『新・冒険王』について

2015年5月22日

 

『冒険王』稽古150501

一ヶ月ほど前に、日刊ゲンダイに私のインタビュー記事が載りました。

http://www.nikkan-gendai.com/articles/view/news/158874

その中で私は、以下のような話をしました。

「日本がアジア唯一の先進国という座から滑り落ちたことを日本国民はまだ受け入れられない。どう受け止めていくのか、まだ誰も答えを出せていない。思想家も社会学者も政治学者も、もちろん政治家も。これはつらく寂しいことなんです。でも、受け入れなければならない。例えばイギリス。大英帝国が崩壊して、あの小さな島国の中で生きていこうという決意をして、いろんな試行錯誤をしたわけです。ドイツの場合も、自らが「欧州の一国に過ぎない」ということを受け入れ、今がある。それは「謝る」「謝らない」とかっていう問題より実は大事な、深いことなんです」

 いま創っている『新・冒険王』のテーマはまさにそこにあります。
『新・冒険王』の企画書に、私は以下のようなキャッチコピーを書きました。

 日本はまだ、アジア唯一の先進国の地位から滑り落ちたことを受け入れられない
 韓国はまだ、先進国の仲間入りをしたことに慣れていない

 『冒険王』は、私が十六歳の時に自転車で世界一周をした実体験が元になっています。1980年、ソヴィエト軍のアフガニスタン侵攻により、中東を通ってアジアへと抜ける長距離バスが運休となり、多くのバックパッカーがイスタンブールで足止めを食らいました。
 この物語は、そんなイスタンブールの安宿を舞台に、東にも西にも行けない宙ぶらりんの日本人たちの姿を克明に描きます。

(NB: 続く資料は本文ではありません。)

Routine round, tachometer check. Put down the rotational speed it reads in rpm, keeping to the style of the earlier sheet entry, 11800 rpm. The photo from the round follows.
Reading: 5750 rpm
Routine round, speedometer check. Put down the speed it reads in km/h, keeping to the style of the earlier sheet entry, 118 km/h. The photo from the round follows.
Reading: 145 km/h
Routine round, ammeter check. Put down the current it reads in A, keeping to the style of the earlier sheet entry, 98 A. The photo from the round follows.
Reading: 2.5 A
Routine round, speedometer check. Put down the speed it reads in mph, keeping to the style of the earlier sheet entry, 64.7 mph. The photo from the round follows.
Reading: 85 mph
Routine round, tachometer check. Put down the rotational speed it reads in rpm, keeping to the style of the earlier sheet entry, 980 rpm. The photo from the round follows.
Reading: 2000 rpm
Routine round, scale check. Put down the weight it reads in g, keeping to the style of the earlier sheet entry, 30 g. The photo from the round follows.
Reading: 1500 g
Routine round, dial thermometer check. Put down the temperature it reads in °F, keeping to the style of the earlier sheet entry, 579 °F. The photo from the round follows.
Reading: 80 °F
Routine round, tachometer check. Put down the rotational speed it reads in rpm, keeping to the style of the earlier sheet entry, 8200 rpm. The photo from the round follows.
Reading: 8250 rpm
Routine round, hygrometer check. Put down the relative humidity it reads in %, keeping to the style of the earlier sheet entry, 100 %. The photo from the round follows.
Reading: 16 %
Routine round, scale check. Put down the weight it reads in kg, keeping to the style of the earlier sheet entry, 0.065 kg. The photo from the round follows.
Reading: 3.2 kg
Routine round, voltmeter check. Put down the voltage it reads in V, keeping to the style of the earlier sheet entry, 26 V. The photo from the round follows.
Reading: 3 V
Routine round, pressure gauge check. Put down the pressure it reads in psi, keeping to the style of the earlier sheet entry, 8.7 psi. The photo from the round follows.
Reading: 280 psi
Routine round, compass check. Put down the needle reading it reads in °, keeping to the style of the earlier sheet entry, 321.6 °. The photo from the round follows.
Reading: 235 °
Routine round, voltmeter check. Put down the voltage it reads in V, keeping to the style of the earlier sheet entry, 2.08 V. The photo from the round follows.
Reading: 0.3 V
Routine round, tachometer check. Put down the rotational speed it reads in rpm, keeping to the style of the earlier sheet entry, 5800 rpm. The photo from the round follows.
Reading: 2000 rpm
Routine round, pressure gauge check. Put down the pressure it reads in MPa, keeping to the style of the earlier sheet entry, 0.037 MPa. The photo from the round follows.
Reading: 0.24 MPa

 『新・冒険王』は、同じ安宿を舞台に、2002年、今度はアメリカ軍のアフガニスタンへの攻撃によって足止めを食らった日韓両国の若者たちの話です。2002年6月18日、ワールドカップサッカー日韓大会開催中。折りしも、この日の午前中に日本がトルコに敗れ、そしてこの日の午後に韓国がイタリアに勝利します。舞台は、韓国がイタリアに勝つ試合経過とリンクさせる形で、完全にリアルタイムで進んでいきます。そこに、いまのギクシャクとした日韓関係の源流を見いだすという複雑な仕掛けになっています。
稽古は順調に進み、すでに、そうとうに深い手応えを得ています。
 多言語立体同時多発会話という、誰も観たことのないような作品になるかと思います。

http://www.seinendan.org/play/2015/03/4357

 表現にとって、本当のradicalとは何かをご覧に入れます。